The pilot will see up to 1,500 students and staff members tested over a period of three weeks.

As part of the trial, the Medusa 19 test, which could indicate current or previous infection through antibodies created in saliva, will be compared with results from blood antibody, PCR and antigen tests.

The pilot aims to prove that restrictions currently being placed on students can be reduced and that a return to full time education can be safely enabled by implementing a robust system of mass testing.

A successful pilot in Madrid would also give hope to UK students, who have struggled with infection rates in recent weeks.

Oxford University reported that the number of weekly COVID-19 cases had more than tripled in the week to October 16, while nearly 1,000 students at Durham University tested positive for COVID-19 last week.

The Medusa 19 RSPT, launched in September 2020, is a non-invasive test for IgM and IgG antibodies in a saliva sample.

Results are provided on the spot in 10 minutes, removing the need for laboratory testing.

As these antibodies are identified earlier in saliva than blood, the RSPT can indicate an immune response to current or recent infection and can be taken in any location under medical supervision.

In clinical trials, undertaken in Madrid earlier this year, the test demonstrated 96% sensitivity, relative specificity of 92% and 94% accuracy in patients with the absence of specific symptoms and who did not know they had an active SARS-CoV-2 infection.

The firm aims to use its test to rebuild confidence in the global economy, with a system of mass testing ensuring that workplaces and schools and universities can remain open for business.

It currently has two million tests in stock, with capacity to scale manufacturing to 50 million units a month in the next six to eight weeks.

Christian Stephenson, chief development officer at Medusa 19, said: “This pilot is a huge first step to ensure that students across the world can safely return to full time education, as well as highlighting the benefits that saliva-based tests can also offer to businesses.

“With its speed of results, the Medusa 19 RSPT could indicate immune response at a much earlier stage than blood antibody tests, ensuring that individuals can quickly follow government guidelines and contain the virus.”

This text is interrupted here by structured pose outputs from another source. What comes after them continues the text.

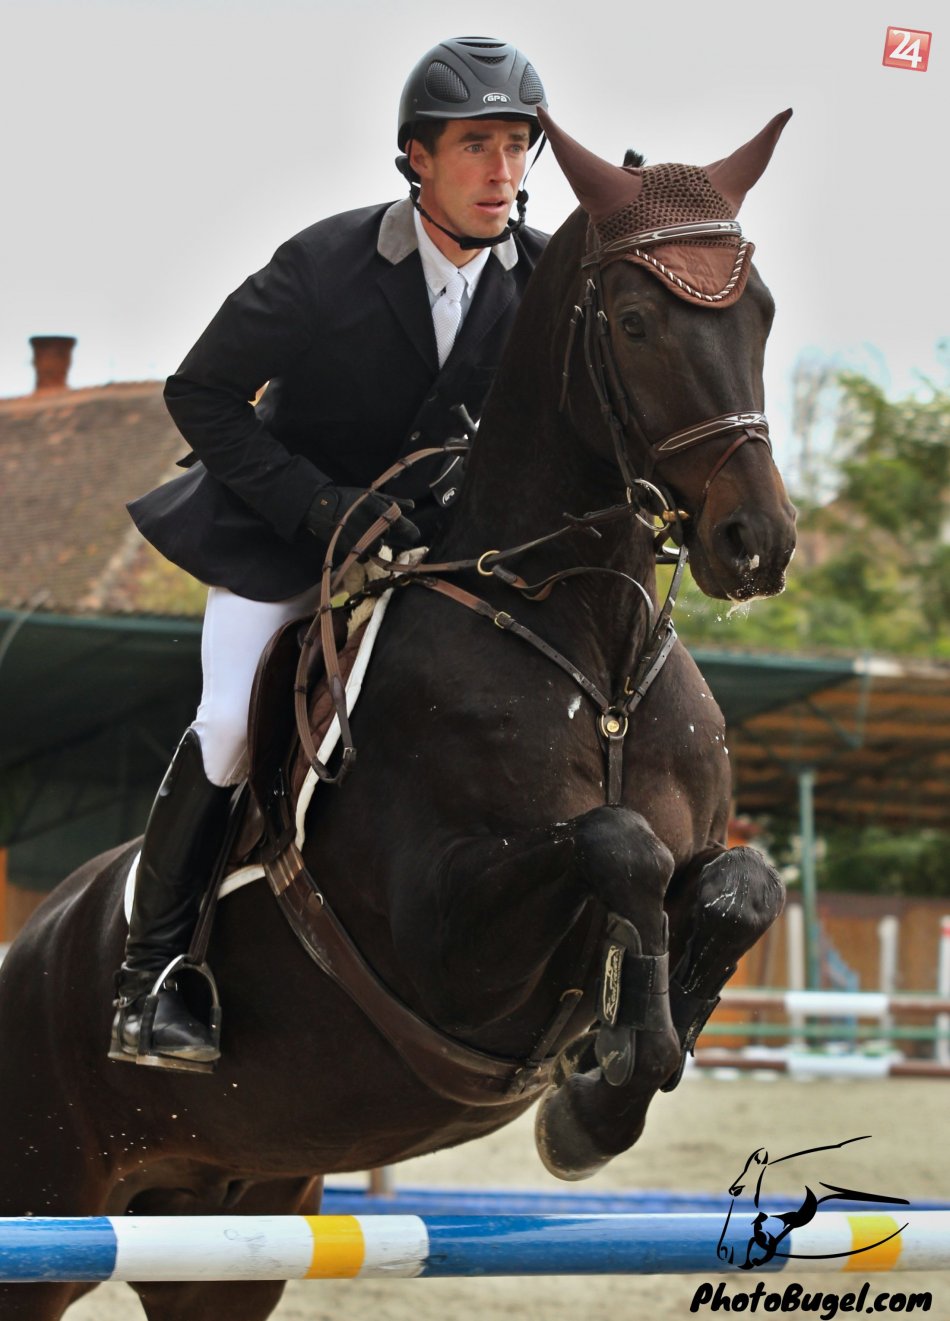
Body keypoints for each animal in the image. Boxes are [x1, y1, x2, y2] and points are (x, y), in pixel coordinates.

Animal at [0, 107, 797, 1320]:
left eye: (759, 311)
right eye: (632, 321)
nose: (756, 543)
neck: (592, 654)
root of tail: (32, 941)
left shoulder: (694, 852)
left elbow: (740, 884)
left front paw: (598, 1094)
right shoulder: (441, 939)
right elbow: (615, 843)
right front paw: (603, 1087)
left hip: (224, 1231)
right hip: (47, 1203)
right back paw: (158, 1008)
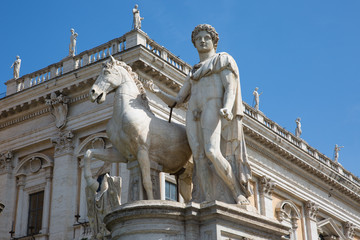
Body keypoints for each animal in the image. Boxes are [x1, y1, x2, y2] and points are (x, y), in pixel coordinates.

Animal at [86, 55, 194, 202]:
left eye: (106, 72)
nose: (93, 92)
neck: (124, 112)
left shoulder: (142, 151)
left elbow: (147, 182)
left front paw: (151, 202)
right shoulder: (122, 154)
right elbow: (89, 153)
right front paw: (93, 184)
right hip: (184, 174)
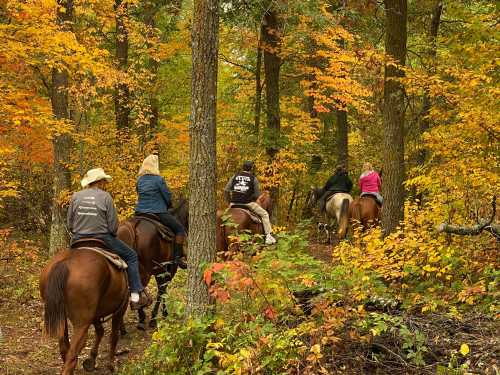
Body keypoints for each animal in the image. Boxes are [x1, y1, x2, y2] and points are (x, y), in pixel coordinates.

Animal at [40, 242, 129, 374]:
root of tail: (66, 262)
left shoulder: (95, 315)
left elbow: (100, 331)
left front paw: (91, 360)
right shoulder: (120, 310)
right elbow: (113, 336)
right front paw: (111, 365)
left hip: (63, 319)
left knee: (65, 350)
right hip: (81, 324)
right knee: (72, 355)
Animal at [116, 197, 188, 332]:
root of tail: (133, 226)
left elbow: (162, 289)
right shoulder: (168, 269)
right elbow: (162, 290)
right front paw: (157, 317)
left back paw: (123, 325)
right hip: (146, 271)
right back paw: (141, 318)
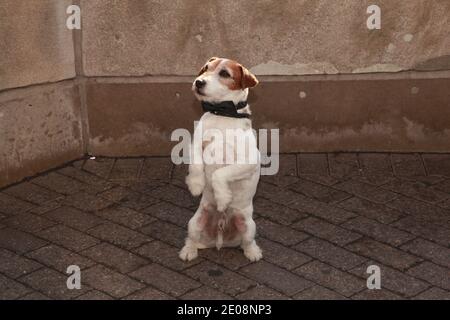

He added: “With the capacity to scale up to 50 million units a month, the RSPT test can also play a crucial role as a triage test supporting the UK and Spanish Governments to remove the bottleneck in PCR testing capacity.

“It also provides a result in minutes without the normal 24/48 hour delay with PCR results. A mass testing regime would enable businesses and universities to accurately filter those that require a PCR test with those that do not.”

Ignacio Aguado said: “This test could be a turning point in the detection of COVID-19.

“It may be the first self-diagnosis test that can be used at home and that would be revolutionary. I truly hope this pilot test is successful.
“If greenlighted, which I hope it will be soon, it will bolster the catalogue of tests available to public administrations.”

Medusa19 was established by Richard Hughes and Mahmud Kamani, who were both founder shareholders of Manchester-based online fashion retailer, with the objective of building a global ‘Business to Consumer’ medical diagnostics business.

Richard was the founder of Crawford Healthcare and Zeus Capital.